When Dawson writes about the Washington Color School (a nationally relevant style some 60 years ago), she’s talking about powerful forces that shaped D.C.’s past. When she writes about Mera Rubell (a Miami art collector who has invested recently in property here and in Baltimore), she’s talking about the city’s future (maybe). Same for when Dawson writes about yesterday’s plans for a temporary Bubble pavilion at the Hirshhorn, or tomorrow’s plans for an Institute for Contemporary Expression kunsthalle in the Franklin School downtown.

But right now—today—what’s shaping art is real estate, here and everywhere. In D.C., at least, that stands to shift in 2015. The crushing growth that has transformed the city over the past 15 years, for good and bad, has started to slow. The heady market for condos and conversions is cooling. That doesn’t mean housing will be any more affordable soon (sorry, everyone), but slightly slower growth opens the way for some settling and filtering in the market. Translation: D.C. galleries that have shuffled through three or four locations over the last decade might find permanent addresses.

If 2015 really does mark the turning of the tide for D.C., it will come too late for some artists who lost their patience with the city. I wonder about those artists who left for New York. Are they all better off than they were, or might have been?

It’s basic for New Yorkers to crow about how much more art there is in New York, the largest city in the country, by far. Of course there is—and any serious comparison is a bama move. But is the gulf between D.C.’s local art scene and the National Mall really larger than the chasm separating Bushwick artists and the Big Four mega-galleries in Chelsea (Pace, David Zwirner, Gagosian, Hauser & Wirth)?

There are some data that help tease out the comparison. According to the most recent report from the National Endowment for the Arts, employment in the District’s independent art industry, relative to all D.C. employment, is 30 percent below the national average. That means there might be a problem, or an opportunity. (The research compiles data from the 2005–2009 American Community Survey and the 2010 Quarterly Census of Employment and Wages.)

Unfortunately, the same data for independent artists working in New York don’t exist. But in Los Angeles—which mirrors New York for most every category outside of film and publishing—the concentration of employment for independent artists is more than five times the national average. New York’s concentration of artists is probably even higher: The city’s concentration of art dealers, for example, is almost three times the national average, while L.A.’s gallery concentration is just 20 percent over the national line. (There’s no concentration data for art dealers in D.C.)
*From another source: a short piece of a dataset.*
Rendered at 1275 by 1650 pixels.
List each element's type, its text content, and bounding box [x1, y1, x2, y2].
No shocker here: New York is chock-a-block with artists. That makes it the glorious art capital of the world—and a tough place to hack it. In 2015, I’d tell young, aspiring artists to try their hands somewhere else first. Detroit, or Dallas, or maybe even the Desert of Columbia. Here, and in other major metro areas that aren’t New York, good artists stand to gain as much from curators, critics, and collectors as they would in the Big Apple. Maybe even a lot more.

Dawson’s story isn’t really a comparison between New York and D.C. (I think she’d find that laughable.) The District is not without its problems, but c’mon, it’s hardly the Island of Misfit Toys. (That’s Dawson’s favorite quip about D.C.: you know, from that claymation Rudolph the Red-Nosed Reindeer holiday special? Ho ho ho.) New York critics who ask too much of smaller cities, or just sneer at them, risk getting caught up in a kind of North Pole provincialism. There isn’t a present waiting in New York for every good boy and girl who wants one. Outcomes matter, and in 2015, D.C.’s emerging artists have reason for optimism.